[Dataset entries]
Content starts
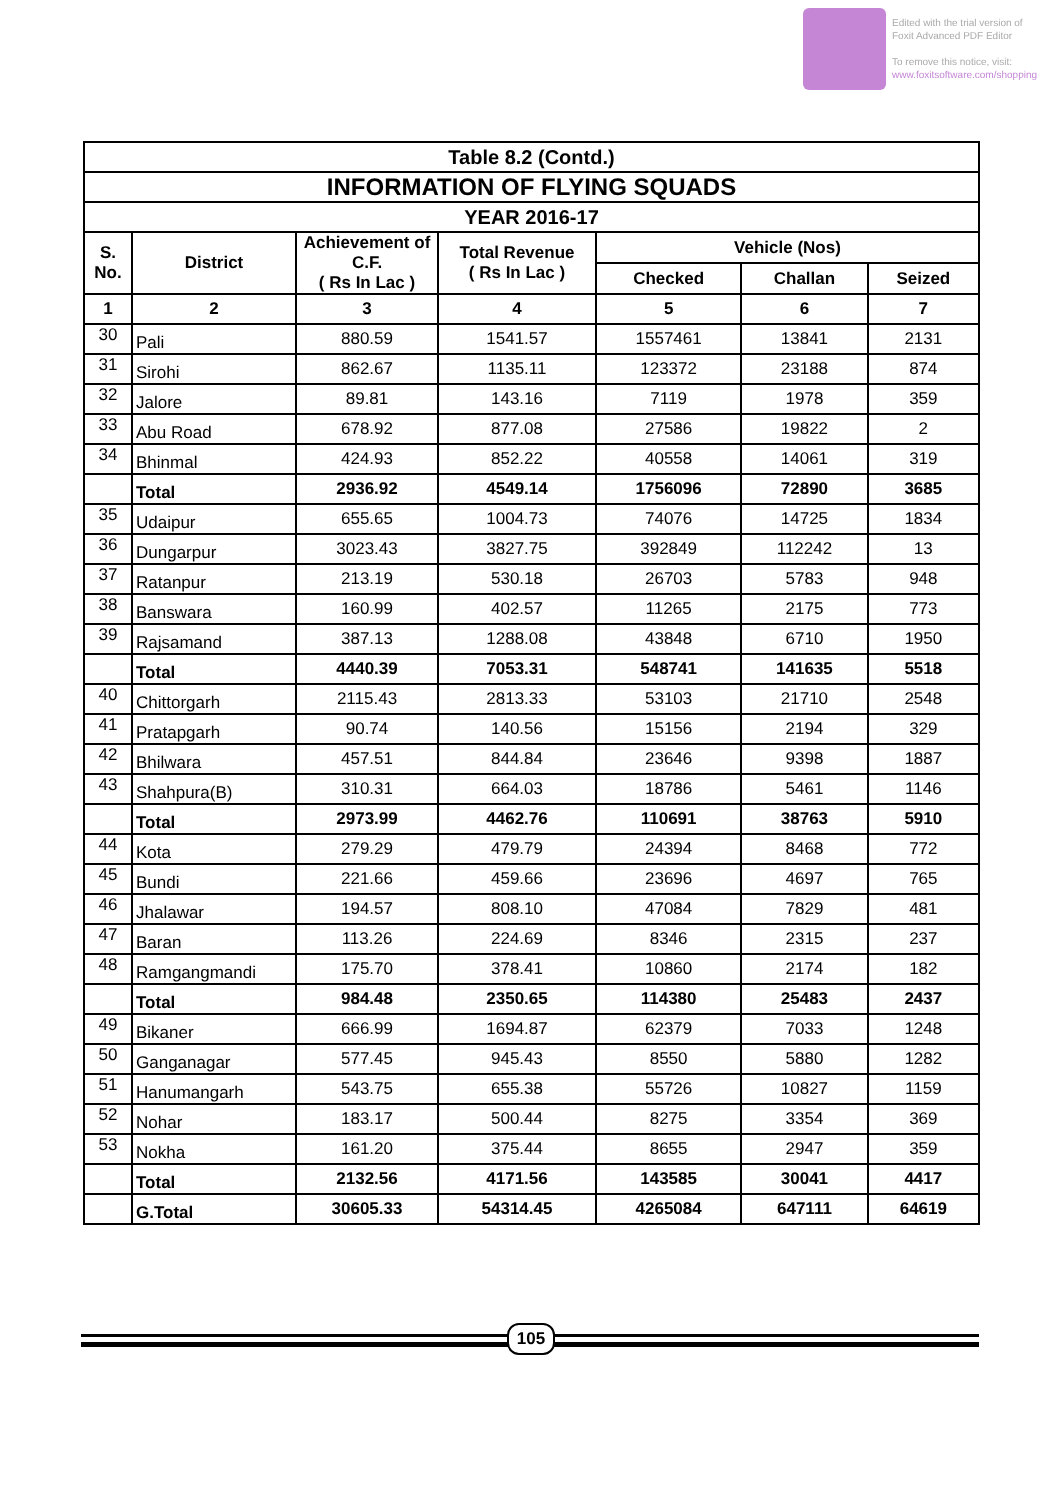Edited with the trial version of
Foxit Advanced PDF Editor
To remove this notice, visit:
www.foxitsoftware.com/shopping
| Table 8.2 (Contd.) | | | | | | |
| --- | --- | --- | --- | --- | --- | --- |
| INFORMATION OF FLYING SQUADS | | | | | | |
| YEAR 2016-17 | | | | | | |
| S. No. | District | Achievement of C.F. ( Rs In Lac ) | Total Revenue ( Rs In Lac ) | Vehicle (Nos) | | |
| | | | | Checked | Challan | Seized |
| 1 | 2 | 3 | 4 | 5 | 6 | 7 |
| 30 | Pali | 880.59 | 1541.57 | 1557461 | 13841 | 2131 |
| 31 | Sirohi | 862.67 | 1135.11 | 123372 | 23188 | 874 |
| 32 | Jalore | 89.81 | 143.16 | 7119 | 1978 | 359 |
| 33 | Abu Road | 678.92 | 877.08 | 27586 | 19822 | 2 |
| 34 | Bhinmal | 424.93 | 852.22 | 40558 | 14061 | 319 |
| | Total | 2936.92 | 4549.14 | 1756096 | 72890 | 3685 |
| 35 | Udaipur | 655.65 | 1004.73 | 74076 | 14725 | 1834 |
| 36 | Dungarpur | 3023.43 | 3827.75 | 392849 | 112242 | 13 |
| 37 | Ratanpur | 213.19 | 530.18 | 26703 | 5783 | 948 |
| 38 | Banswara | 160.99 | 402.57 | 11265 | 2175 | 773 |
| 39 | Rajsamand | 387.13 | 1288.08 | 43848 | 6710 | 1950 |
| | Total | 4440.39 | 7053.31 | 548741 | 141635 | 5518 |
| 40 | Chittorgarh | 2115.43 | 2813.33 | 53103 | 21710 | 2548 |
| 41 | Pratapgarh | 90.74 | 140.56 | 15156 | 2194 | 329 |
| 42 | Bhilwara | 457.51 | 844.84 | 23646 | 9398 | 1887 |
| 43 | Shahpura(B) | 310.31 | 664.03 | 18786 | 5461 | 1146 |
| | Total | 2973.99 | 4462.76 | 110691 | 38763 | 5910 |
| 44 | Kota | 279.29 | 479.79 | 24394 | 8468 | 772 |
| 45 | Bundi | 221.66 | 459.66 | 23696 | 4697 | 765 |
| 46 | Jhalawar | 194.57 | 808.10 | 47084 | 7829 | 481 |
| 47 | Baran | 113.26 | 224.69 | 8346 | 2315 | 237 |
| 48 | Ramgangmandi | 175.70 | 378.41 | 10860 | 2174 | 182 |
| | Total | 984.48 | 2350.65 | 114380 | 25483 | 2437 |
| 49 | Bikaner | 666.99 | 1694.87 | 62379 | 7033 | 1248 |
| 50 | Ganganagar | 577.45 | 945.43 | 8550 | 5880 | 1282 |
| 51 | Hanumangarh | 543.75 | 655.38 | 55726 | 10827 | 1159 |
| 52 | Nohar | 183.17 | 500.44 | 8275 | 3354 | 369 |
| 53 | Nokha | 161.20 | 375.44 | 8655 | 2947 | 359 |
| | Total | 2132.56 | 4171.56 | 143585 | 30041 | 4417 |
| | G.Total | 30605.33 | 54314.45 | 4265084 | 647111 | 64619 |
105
Content ends
Above are entries; state the number of lines among them that contain "Total", and nothing else.

7